Sontag wrote these words while being treated for cancer, not knowing how much time she had left to live. She wrote, she later explained, to “calm the imagination.” Those of us who have lived most of our lives in the kingdom of the well may find our imaginations already placid. Not all of us think of health as a transient state that we may be exiled from without warning. Some prefer to assume health as an identity.
I am healthy
, we tell each other, meaning that we eat certain foods and avoid others, that we exercise and do not smoke. Health, it is implied, is the reward for living the way we live, and lifestyle is its own variety of immunity.

When health becomes an identity, sickness becomes not something that happens to you, but who you are. Your style of life, I gleaned from the way the word
lifestyle
was used in junior high school health class, is either clean or dirty, safe or unsafe, free of disease or prone to disease. Health class in my school was devoted largely to AIDS education, and this was late enough in the epidemic that we were repeatedly reminded—while being informed on all the ways the disease could be transmitted—that AIDS was not spread through casual contact. To encourage our empathy for the infected, we were shown a documentary about a hemophiliac boy who contracted HIV through a blood transfusion. He had not engaged in any of the risky behavior we had been warned against in class, and the intended message was that innocent victims of this disease did in fact exist.
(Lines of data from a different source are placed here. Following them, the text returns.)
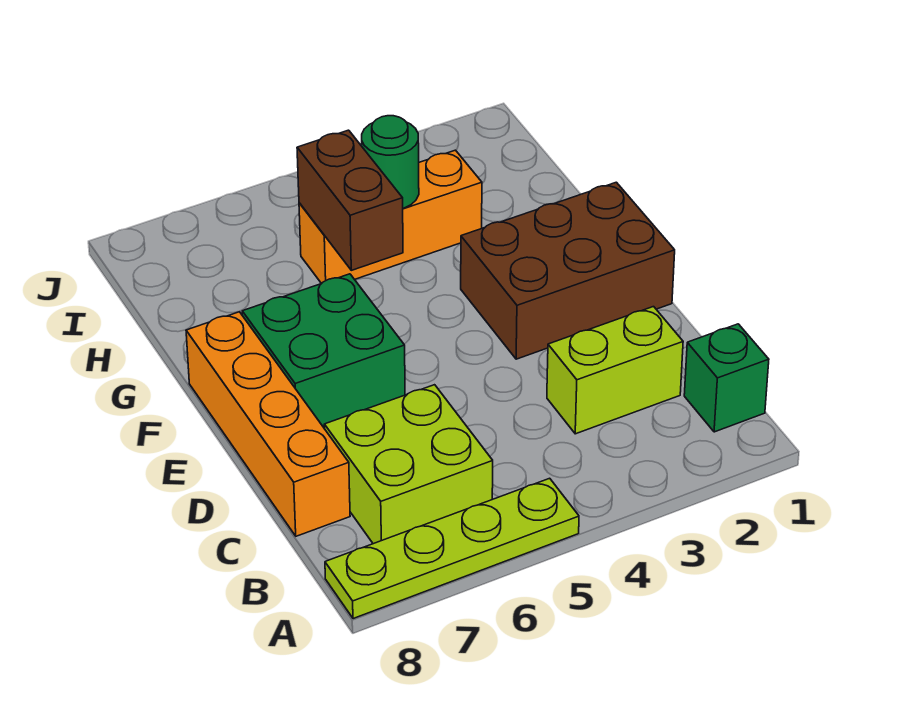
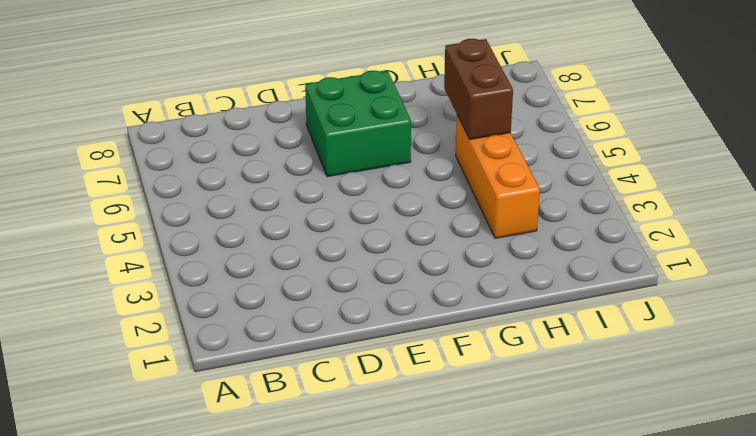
brown brick H5:H6 level 2 -> brown brick G5:H5 level 2
none -> lime plate A5:A8 level 1
none -> green brick B1 level 1

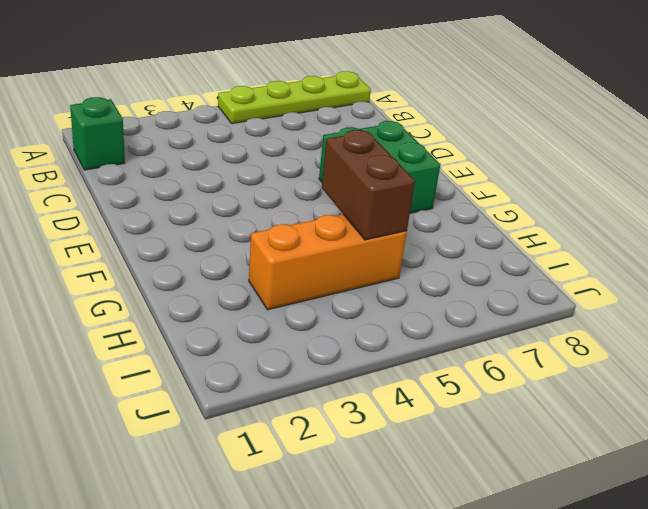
none -> lime brick B6:C7 level 1
none -> lime brick C2:C3 level 1

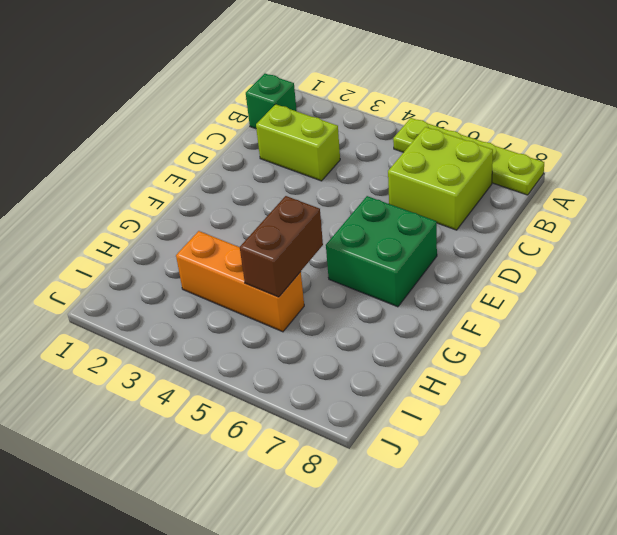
none -> orange brick C8:F8 level 1
none -> brown brick E1:F3 level 1

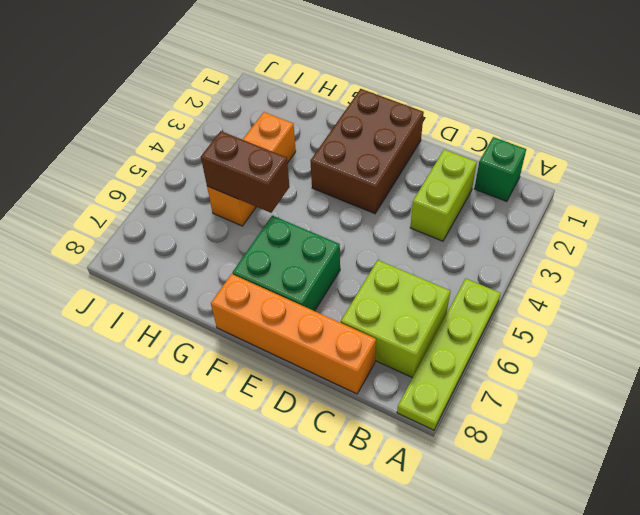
none -> green round brick H4 level 2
The unspoken corollary was that other people with HIV were to blame for their infection.

My generation came of age in the shadow of the AIDS epidemic, and it seems to have left us believing not that we are all vulnerable to disease, but that it is possible to avoid disease by living a cautious life and limiting our contact with others. “Cancerphobia taught us the fear of a polluting environment,” Sontag writes, and “now we have the fear of polluting people that AIDS anxiety inevitably communicates. Fear of the Communion cup, fear of surgery: fear of contaminated blood, whether Christ’s blood or your neighbor’s. Life—blood, sexual fluids—is itself the bearer of contamination.”

The anxieties generated by the AIDS epidemic have bled into our attitudes toward vaccination. Needles, as we learned from AIDS, can spread disease. The needle itself has become “dirty.” AIDS reveals that our immune systems are vulnerable to sabotage and can be permanently disabled. Vaccines, which engage the immune system, are now suspect as potential saboteurs, capable, we fear, of producing autoimmune diseases or overwhelming a child’s immune system. This fear of an immune system being “overwhelmed” can itself be traced back to AIDS—the HIV virus, as I learned in health class, hides in our T cells, quietly proliferating until it releases an explosion of copies of itself that overwhelms our system. And then there is the unsettling presence, however remote or conceptual, of other people’s blood and bodies in vaccines themselves. Robbed of their context, some of the components involved in vaccine production—human albumin, protein fragments from human cells, residual DNA—suggest that debris from other bodies is being injected into us.

AIDS education taught us the importance of protecting our bodies from contact with other bodies, and this seems to have bred another kind of insularity, a preoccupation with the integrity of the individual immune system. Building, boosting, and supplementing one’s personal immune system is a kind of cultural obsession of the moment. I know mothers who believe this is a viable substitute for vaccination, and who understand themselves as raising children with superior immune systems. But children with superior immune systems can still pass disease. Pertussis, like polio and Hib disease and HIV, can be carried without symptoms. When I asked a friend how she would feel if her child contracted an infectious disease and did not suffer from it but passed it to someone more vulnerable who would suffer, she looked at me in surprise. She had not, she told me, considered that possibility.